Digite de novo o texto sobre sustentabilidade que vem abaixo, inteiro e sem mudar nada.

| TEXTO |
· · · · ·

Para falar a verdade, a PepsiCo não é a Natura em percepção de agenda de sustentabilidade, porque nasce em outro lugar e de outro jeito. Ainda assim, há 10 anos ela trabalha, globalmente, uma agenda chamada “Performance com Propósito”. Diria que o meu papel em capitanear uma agenda de sustentabilidade mais ativa no Brasil veio também inspirada por um caminho que eu via possível, a partir da liderança da CEO Indra Nooyi. Uma das razões pelas quais aceitei o desafio de ir para Natura foi porque sempre fui admiradora da empresa como consumidora, profissional e como alguém ligada à agenda de sustentabilidade. O convite era muito interessante: mergulhar num universo onde se pensa o mundo de um jeito diferente, fala-se sobre isso e reverbera-se isso para o dia a dia.
O que significa uma empresa sustentável para você?
A sustentabilidade reside, para mim, na seguinte premissa e essência: um respeito profundo pelo outro, pela vida, pelo planeta. Se, de fato, você nutre e traduz isso em tudo que faz, você é sustentável. A Natura institucionalizou processos para que as tomadas de decisão levem essa premissa em consideração e isso é incrível porque a sustentabilidade não reside no discurso e, sim, na prática. O discurso, a visão e o ideal são bons para projetar um mundo diferente, para questionarmos o status quo, para olharmos para o que está aí e perguntarmos se precisa ser assim?

· · · · ·

| MATERIAL APRESENTADO |
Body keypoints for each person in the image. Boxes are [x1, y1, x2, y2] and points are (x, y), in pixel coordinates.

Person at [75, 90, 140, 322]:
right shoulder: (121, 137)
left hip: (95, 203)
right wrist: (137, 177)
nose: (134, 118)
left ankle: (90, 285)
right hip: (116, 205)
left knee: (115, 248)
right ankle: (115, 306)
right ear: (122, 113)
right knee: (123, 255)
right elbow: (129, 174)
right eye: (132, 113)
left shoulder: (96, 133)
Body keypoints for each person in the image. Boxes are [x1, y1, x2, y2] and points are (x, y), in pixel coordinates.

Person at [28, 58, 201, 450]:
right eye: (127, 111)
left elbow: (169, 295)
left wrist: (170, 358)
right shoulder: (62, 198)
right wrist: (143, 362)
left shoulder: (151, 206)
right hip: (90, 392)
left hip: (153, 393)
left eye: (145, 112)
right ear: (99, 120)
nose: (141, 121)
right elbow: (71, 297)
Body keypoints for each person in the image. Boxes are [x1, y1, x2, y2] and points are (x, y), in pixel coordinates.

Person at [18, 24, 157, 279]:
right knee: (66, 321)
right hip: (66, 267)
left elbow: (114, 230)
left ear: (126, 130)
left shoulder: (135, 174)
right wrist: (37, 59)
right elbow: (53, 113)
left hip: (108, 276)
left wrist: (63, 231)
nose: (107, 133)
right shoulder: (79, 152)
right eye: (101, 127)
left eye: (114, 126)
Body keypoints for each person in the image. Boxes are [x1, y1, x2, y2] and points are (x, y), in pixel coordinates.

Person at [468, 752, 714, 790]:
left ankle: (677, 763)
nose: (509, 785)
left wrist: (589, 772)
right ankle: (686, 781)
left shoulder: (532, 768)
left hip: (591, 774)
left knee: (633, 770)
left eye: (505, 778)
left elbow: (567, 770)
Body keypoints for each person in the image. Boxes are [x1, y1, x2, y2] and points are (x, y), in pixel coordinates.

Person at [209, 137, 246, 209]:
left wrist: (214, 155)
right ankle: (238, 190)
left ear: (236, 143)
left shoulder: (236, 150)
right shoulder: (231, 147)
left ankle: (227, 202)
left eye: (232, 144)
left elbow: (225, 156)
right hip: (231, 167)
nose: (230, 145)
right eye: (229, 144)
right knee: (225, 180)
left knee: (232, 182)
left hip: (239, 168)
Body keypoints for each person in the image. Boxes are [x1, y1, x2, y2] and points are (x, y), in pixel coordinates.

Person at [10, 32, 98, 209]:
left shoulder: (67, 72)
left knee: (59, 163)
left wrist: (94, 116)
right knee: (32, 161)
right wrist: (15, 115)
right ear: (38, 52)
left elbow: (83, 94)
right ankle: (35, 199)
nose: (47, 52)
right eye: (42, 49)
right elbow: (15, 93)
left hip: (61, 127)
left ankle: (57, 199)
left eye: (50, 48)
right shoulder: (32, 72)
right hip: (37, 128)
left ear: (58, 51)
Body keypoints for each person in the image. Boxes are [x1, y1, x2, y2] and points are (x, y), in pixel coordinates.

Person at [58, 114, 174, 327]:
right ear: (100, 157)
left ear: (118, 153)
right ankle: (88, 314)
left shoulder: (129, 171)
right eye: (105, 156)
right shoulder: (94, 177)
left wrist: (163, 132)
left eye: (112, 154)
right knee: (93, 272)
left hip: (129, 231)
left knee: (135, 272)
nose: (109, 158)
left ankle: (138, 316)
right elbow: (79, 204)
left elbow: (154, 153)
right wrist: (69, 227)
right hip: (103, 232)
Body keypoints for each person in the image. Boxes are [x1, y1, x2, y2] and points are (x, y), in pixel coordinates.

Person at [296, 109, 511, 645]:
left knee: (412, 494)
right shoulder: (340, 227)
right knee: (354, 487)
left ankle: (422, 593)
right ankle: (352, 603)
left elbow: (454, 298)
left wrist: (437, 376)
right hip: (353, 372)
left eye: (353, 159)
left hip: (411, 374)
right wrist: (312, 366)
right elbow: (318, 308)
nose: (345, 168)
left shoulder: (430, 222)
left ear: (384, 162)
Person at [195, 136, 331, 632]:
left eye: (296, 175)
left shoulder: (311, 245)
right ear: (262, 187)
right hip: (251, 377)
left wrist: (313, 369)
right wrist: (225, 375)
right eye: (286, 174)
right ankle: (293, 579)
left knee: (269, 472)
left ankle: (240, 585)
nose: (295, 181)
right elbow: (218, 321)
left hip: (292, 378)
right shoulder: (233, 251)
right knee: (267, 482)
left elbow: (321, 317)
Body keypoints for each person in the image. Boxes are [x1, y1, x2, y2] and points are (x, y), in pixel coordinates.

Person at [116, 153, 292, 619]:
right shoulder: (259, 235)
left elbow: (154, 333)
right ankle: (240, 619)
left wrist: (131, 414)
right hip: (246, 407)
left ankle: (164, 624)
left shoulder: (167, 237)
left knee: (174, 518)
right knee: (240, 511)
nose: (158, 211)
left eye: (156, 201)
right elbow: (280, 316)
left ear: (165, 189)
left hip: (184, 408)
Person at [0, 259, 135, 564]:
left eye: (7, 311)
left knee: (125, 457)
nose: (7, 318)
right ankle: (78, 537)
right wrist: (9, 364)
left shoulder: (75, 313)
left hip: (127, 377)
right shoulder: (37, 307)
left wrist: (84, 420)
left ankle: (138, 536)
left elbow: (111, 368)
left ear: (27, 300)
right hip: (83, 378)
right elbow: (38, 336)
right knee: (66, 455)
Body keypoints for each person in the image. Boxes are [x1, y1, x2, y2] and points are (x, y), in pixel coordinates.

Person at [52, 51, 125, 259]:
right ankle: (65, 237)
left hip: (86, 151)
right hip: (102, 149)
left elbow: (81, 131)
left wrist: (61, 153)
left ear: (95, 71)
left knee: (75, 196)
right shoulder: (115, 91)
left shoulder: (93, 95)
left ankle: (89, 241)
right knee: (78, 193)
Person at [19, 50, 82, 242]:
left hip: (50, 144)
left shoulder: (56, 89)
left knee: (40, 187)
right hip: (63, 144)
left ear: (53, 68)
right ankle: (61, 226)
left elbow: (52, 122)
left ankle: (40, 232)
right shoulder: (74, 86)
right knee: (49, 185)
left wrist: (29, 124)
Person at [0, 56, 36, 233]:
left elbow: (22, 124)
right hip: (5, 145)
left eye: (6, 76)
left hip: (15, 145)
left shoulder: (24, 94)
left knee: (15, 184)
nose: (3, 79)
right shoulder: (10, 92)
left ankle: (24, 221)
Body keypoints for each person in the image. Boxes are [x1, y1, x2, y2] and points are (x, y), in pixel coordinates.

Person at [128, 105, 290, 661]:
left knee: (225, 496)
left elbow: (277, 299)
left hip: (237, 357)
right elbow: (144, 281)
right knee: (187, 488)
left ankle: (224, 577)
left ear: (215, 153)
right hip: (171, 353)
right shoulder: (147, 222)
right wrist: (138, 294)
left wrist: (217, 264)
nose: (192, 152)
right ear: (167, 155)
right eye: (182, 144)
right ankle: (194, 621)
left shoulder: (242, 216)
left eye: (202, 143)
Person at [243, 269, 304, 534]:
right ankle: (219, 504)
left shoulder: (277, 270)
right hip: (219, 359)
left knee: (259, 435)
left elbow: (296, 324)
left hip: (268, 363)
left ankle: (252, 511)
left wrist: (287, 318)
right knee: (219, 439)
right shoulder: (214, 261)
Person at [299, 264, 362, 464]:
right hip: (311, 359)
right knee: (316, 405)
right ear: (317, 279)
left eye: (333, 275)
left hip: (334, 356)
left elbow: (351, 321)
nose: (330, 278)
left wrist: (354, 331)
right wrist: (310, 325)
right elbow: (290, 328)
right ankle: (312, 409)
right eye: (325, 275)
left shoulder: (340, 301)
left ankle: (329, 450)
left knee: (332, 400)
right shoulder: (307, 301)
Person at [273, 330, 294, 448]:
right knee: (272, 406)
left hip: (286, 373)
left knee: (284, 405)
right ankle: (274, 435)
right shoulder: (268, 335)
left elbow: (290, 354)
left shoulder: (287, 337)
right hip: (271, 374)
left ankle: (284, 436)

· · · · ·

| RESOLUÇÃO DO EXERCÍCIO |
Para falar a verdade, a PepsiCo não é a Natura em percepção de agenda de sustentabilidade, porque nasce em outro lugar e de outro jeito. Ainda assim, há 10 anos ela trabalha, globalmente, uma agenda chamada “Performance com Propósito”. Diria que o meu papel em capitanear uma agenda de sustentabilidade mais ativa no Brasil veio também inspirada por um caminho que eu via possível, a partir da liderança da CEO Indra Nooyi. Uma das razões pelas quais aceitei o desafio de ir para Natura foi porque sempre fui admiradora da empresa como consumidora, profissional e como alguém ligada à agenda de sustentabilidade. O convite era muito interessante: mergulhar num universo onde se pensa o mundo de um jeito diferente, fala-se sobre isso e reverbera-se isso para o dia a dia.
O que significa uma empresa sustentável para você?
A sustentabilidade reside, para mim, na seguinte premissa e essência: um respeito profundo pelo outro, pela vida, pelo planeta. Se, de fato, você nutre e traduz isso em tudo que faz, você é sustentável. A Natura institucionalizou processos para que as tomadas de decisão levem essa premissa em consideração e isso é incrível porque a sustentabilidade não reside no discurso e, sim, na prática. O discurso, a visão e o ideal são bons para projetar um mundo diferente, para questionarmos o status quo, para olharmos para o que está aí e perguntarmos se precisa ser assim?